### Record list

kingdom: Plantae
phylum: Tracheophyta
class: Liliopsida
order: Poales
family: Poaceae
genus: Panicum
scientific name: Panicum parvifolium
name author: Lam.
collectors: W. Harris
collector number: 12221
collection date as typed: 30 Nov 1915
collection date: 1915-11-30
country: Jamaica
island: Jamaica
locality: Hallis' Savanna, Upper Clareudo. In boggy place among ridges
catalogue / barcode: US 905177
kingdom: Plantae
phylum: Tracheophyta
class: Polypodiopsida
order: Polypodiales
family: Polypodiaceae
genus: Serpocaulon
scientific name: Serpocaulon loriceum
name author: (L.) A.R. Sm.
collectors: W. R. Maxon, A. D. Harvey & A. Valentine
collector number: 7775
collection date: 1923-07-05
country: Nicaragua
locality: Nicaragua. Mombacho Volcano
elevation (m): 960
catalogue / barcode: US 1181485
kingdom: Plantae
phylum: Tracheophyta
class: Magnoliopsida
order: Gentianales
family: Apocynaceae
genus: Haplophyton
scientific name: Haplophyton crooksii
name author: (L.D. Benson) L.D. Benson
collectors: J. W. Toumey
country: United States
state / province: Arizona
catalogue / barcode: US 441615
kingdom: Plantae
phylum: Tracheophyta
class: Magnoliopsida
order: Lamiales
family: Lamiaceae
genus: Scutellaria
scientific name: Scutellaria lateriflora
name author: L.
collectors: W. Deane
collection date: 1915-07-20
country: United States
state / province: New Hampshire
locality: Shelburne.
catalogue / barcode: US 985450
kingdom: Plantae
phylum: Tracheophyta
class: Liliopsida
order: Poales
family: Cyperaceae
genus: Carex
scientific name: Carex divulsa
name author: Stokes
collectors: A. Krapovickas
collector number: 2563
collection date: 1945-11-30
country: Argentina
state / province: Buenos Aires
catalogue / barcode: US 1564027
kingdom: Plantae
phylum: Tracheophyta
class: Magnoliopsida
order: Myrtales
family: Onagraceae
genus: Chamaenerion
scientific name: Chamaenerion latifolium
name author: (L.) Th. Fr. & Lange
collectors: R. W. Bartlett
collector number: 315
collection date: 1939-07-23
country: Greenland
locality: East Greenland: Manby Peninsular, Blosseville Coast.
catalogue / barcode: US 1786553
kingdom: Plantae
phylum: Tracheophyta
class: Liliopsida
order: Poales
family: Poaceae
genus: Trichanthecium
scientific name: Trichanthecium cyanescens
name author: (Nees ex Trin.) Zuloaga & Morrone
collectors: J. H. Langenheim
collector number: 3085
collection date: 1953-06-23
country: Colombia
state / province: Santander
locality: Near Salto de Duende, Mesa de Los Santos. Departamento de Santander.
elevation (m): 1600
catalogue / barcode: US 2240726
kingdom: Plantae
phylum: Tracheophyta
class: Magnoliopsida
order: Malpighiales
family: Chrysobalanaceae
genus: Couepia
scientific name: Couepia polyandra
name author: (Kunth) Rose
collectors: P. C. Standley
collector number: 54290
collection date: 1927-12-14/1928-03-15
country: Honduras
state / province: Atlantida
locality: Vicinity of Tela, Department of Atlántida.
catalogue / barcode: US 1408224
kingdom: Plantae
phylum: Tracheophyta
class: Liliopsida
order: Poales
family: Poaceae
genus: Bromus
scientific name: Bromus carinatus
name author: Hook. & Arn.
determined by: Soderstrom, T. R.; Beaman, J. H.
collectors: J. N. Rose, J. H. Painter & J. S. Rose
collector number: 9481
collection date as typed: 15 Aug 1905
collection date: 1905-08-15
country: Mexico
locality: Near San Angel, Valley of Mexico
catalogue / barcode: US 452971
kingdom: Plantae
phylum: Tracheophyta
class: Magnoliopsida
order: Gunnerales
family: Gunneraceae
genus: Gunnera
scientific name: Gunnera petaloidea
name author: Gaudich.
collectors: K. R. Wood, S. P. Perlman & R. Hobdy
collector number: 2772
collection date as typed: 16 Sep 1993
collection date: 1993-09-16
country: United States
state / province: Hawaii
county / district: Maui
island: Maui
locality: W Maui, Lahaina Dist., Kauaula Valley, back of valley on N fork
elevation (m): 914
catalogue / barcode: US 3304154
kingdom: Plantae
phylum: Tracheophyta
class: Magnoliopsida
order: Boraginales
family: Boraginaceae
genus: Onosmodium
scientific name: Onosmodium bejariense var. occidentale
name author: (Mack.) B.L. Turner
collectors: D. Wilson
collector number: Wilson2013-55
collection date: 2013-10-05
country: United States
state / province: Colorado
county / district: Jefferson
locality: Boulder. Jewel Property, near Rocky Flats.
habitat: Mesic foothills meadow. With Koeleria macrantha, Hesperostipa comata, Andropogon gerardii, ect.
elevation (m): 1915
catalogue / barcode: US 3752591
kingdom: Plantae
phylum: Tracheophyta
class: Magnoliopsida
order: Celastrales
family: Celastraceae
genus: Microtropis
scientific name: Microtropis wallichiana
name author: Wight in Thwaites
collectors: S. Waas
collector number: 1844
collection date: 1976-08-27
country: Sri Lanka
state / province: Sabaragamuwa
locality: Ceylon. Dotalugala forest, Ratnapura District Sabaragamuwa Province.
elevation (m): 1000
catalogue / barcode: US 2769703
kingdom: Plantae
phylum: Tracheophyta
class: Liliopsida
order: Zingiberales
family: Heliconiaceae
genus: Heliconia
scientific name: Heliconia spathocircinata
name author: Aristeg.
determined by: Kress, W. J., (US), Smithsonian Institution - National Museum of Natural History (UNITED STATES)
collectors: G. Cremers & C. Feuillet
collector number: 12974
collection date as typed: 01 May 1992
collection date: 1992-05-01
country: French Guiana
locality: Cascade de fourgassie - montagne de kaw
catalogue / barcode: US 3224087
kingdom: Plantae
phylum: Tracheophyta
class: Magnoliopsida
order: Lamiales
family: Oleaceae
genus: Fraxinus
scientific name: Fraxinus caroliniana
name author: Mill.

######

Set task — Repeat all of the material above word for word, without changing or leaving out anything.

The reply —
kingdom: Plantae
phylum: Tracheophyta
class: Liliopsida
order: Poales
family: Poaceae
genus: Panicum
scientific name: Panicum parvifolium
name author: Lam.
collectors: W. Harris
collector number: 12221
collection date as typed: 30 Nov 1915
collection date: 1915-11-30
country: Jamaica
island: Jamaica
locality: Hallis' Savanna, Upper Clareudo. In boggy place among ridges
catalogue / barcode: US 905177
kingdom: Plantae
phylum: Tracheophyta
class: Polypodiopsida
order: Polypodiales
family: Polypodiaceae
genus: Serpocaulon
scientific name: Serpocaulon loriceum
name author: (L.) A.R. Sm.
collectors: W. R. Maxon, A. D. Harvey & A. Valentine
collector number: 7775
collection date: 1923-07-05
country: Nicaragua
locality: Nicaragua. Mombacho Volcano
elevation (m): 960
catalogue / barcode: US 1181485
kingdom: Plantae
phylum: Tracheophyta
class: Magnoliopsida
order: Gentianales
family: Apocynaceae
genus: Haplophyton
scientific name: Haplophyton crooksii
name author: (L.D. Benson) L.D. Benson
collectors: J. W. Toumey
country: United States
state / province: Arizona
catalogue / barcode: US 441615
kingdom: Plantae
phylum: Tracheophyta
class: Magnoliopsida
order: Lamiales
family: Lamiaceae
genus: Scutellaria
scientific name: Scutellaria lateriflora
name author: L.
collectors: W. Deane
collection date: 1915-07-20
country: United States
state / province: New Hampshire
locality: Shelburne.
catalogue / barcode: US 985450
kingdom: Plantae
phylum: Tracheophyta
class: Liliopsida
order: Poales
family: Cyperaceae
genus: Carex
scientific name: Carex divulsa
name author: Stokes
collectors: A. Krapovickas
collector number: 2563
collection date: 1945-11-30
country: Argentina
state / province: Buenos Aires
catalogue / barcode: US 1564027
kingdom: Plantae
phylum: Tracheophyta
class: Magnoliopsida
order: Myrtales
family: Onagraceae
genus: Chamaenerion
scientific name: Chamaenerion latifolium
name author: (L.) Th. Fr. & Lange
collectors: R. W. Bartlett
collector number: 315
collection date: 1939-07-23
country: Greenland
locality: East Greenland: Manby Peninsular, Blosseville Coast.
catalogue / barcode: US 1786553
kingdom: Plantae
phylum: Tracheophyta
class: Liliopsida
order: Poales
family: Poaceae
genus: Trichanthecium
scientific name: Trichanthecium cyanescens
name author: (Nees ex Trin.) Zuloaga & Morrone
collectors: J. H. Langenheim
collector number: 3085
collection date: 1953-06-23
country: Colombia
state / province: Santander
locality: Near Salto de Duende, Mesa de Los Santos. Departamento de Santander.
elevation (m): 1600
catalogue / barcode: US 2240726
kingdom: Plantae
phylum: Tracheophyta
class: Magnoliopsida
order: Malpighiales
family: Chrysobalanaceae
genus: Couepia
scientific name: Couepia polyandra
name author: (Kunth) Rose
collectors: P. C. Standley
collector number: 54290
collection date: 1927-12-14/1928-03-15
country: Honduras
state / province: Atlantida
locality: Vicinity of Tela, Department of Atlántida.
catalogue / barcode: US 1408224
kingdom: Plantae
phylum: Tracheophyta
class: Liliopsida
order: Poales
family: Poaceae
genus: Bromus
scientific name: Bromus carinatus
name author: Hook. & Arn.
determined by: Soderstrom, T. R.; Beaman, J. H.
collectors: J. N. Rose, J. H. Painter & J. S. Rose
collector number: 9481
collection date as typed: 15 Aug 1905
collection date: 1905-08-15
country: Mexico
locality: Near San Angel, Valley of Mexico
catalogue / barcode: US 452971
kingdom: Plantae
phylum: Tracheophyta
class: Magnoliopsida
order: Gunnerales
family: Gunneraceae
genus: Gunnera
scientific name: Gunnera petaloidea
name author: Gaudich.
collectors: K. R. Wood, S. P. Perlman & R. Hobdy
collector number: 2772
collection date as typed: 16 Sep 1993
collection date: 1993-09-16
country: United States
state / province: Hawaii
county / district: Maui
island: Maui
locality: W Maui, Lahaina Dist., Kauaula Valley, back of valley on N fork
elevation (m): 914
catalogue / barcode: US 3304154
kingdom: Plantae
phylum: Tracheophyta
class: Magnoliopsida
order: Boraginales
family: Boraginaceae
genus: Onosmodium
scientific name: Onosmodium bejariense var. occidentale
name author: (Mack.) B.L. Turner
collectors: D. Wilson
collector number: Wilson2013-55
collection date: 2013-10-05
country: United States
state / province: Colorado
county / district: Jefferson
locality: Boulder. Jewel Property, near Rocky Flats.
habitat: Mesic foothills meadow. With Koeleria macrantha, Hesperostipa comata, Andropogon gerardii, ect.
elevation (m): 1915
catalogue / barcode: US 3752591
kingdom: Plantae
phylum: Tracheophyta
class: Magnoliopsida
order: Celastrales
family: Celastraceae
genus: Microtropis
scientific name: Microtropis wallichiana
name author: Wight in Thwaites
collectors: S. Waas
collector number: 1844
collection date: 1976-08-27
country: Sri Lanka
state / province: Sabaragamuwa
locality: Ceylon. Dotalugala forest, Ratnapura District Sabaragamuwa Province.
elevation (m): 1000
catalogue / barcode: US 2769703
kingdom: Plantae
phylum: Tracheophyta
class: Liliopsida
order: Zingiberales
family: Heliconiaceae
genus: Heliconia
scientific name: Heliconia spathocircinata
name author: Aristeg.
determined by: Kress, W. J., (US), Smithsonian Institution - National Museum of Natural History (UNITED STATES)
collectors: G. Cremers & C. Feuillet
collector number: 12974
collection date as typed: 01 May 1992
collection date: 1992-05-01
country: French Guiana
locality: Cascade de fourgassie - montagne de kaw
catalogue / barcode: US 3224087
kingdom: Plantae
phylum: Tracheophyta
class: Magnoliopsida
order: Lamiales
family: Oleaceae
genus: Fraxinus
scientific name: Fraxinus caroliniana
name author: Mill.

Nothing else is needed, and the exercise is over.